La crêpe a une réputation tenace : c’est une activité facile qui génèrerait des bénéfices vertigineux.
Ce mythe est né pour moi il y a une dizaine d’années avec un reportage de M6 Capital qui montrait des crêpiers, disons plus justement des vendeurs de crêpes, mettant de l’eau dans de la poudre et revendant à prix d’or leurs produits aux touristes devant la Tour Eiffel.
La réalité est toutefois bien loin de ces clichés et je vous propose dans cet article d’analyser plus en détail ce qui caractérise la rentabilité d’une crêperie. Car il est essentiel de distinguer la marge des crêpes (très avantageuse, comme je l’explique dans cette vidéo) de la rentabilité d’un restaurant qui croule sous les charges.
1. Les plats les plus rentables de la restauration
La rentabilité se calcule de cette manière : (prix de vente – total des coûts) / total des ventes.
Sans rentrer trop dans le détail, les 8 plats suivants sont reconnus être les plus rentables de la restauration (ordre alphabétique) : bagels, crêpes, kebabs, paninis, pâtes, pizzas, salades, sandwichs, sushis.
J’avais lu il y a quelques années que Victor Lugger et Tigrane Seydoux, les fondateurs des incroyables pizzerias Big Mamma, s’étaient initialement lancés dans la crêpe avant de finalement ouvrir leur premier restaurant italien en 2015. Raison du revirement ? Une meilleure rentabilité à l’échelle du restaurant ! Car la crêpe souffre d’un très gros handicap : son faible prix de vente.
2. Un ticket moyen trop bas
La crêpe est souvent associée au repas « pas cher » en famille ou entre potes étudiants.
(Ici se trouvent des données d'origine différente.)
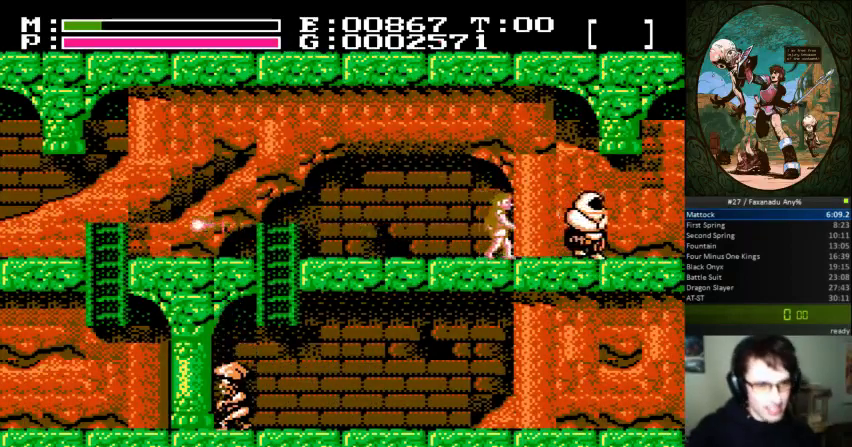
{"buttons": ["DPAD_RIGHT"], "events": [[300, "B", "down"], [500, "B", "up"]]}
Pour 13 à 14 euros le midi (et à peine plus le soir) on compte sur un menu complet : galette, crêpe et bolée de cidre ou de jus de pomme. Impossible d’augmenter sous peine de passer pour des voleurs. Avec ce même budget en pizzeria on aura juste une pizza (genre végétarienne), sans tiramisu ni verre de vin ! Et c’est perçu comme étant parfaitement normal.
Dans un récent dossier sur la chandeleur le journal Le Monde indique : « La crêperie est un restaurant qui fait saliver. Sa marge brute, c’est à dire la différence hors taxe entre le prix de vente et le prix de revient, atteint des records : au pire 65 %, au mieux 80 %. Voire 90 % si on se moque des ingrédients. Bémol : avec 12 euros, le ticket moyen par client est un des plus bas du secteur ».
La situation est donc nuancée et si vous envisagez d’ouvrir une crêperie autant connaitre quelques caractéristiques, positives et négatives, de ce type de restauration.
3. Les raisons d’une bonne rentabilité
Voici les facteurs qui contribuent à une bonne rentabilité :
La marge est bonne
Une crêpe au sucre revient à 0,35€, son prix de vente est de 3,50€ (en vente à emporter, donc coefficient de 10) et 5€ (en crêperie, coefficient de 14).
Une crêpe au Nutella revient à 0,64€, son prix de vente est de 4€ (en vente à emporter, coefficient de 6) et 6€ (en crêperie, coefficient de 9).
Une galette complète revient à 1,75€, son prix de vente est de 7,50€ (vente à emporter, coefficient de 4) et 9€ (en crêperie, coefficient de 5).
Pour plus d’infos j’ai tourné une vidéo YouTube sur le prix de revient des crêpes et des galettes)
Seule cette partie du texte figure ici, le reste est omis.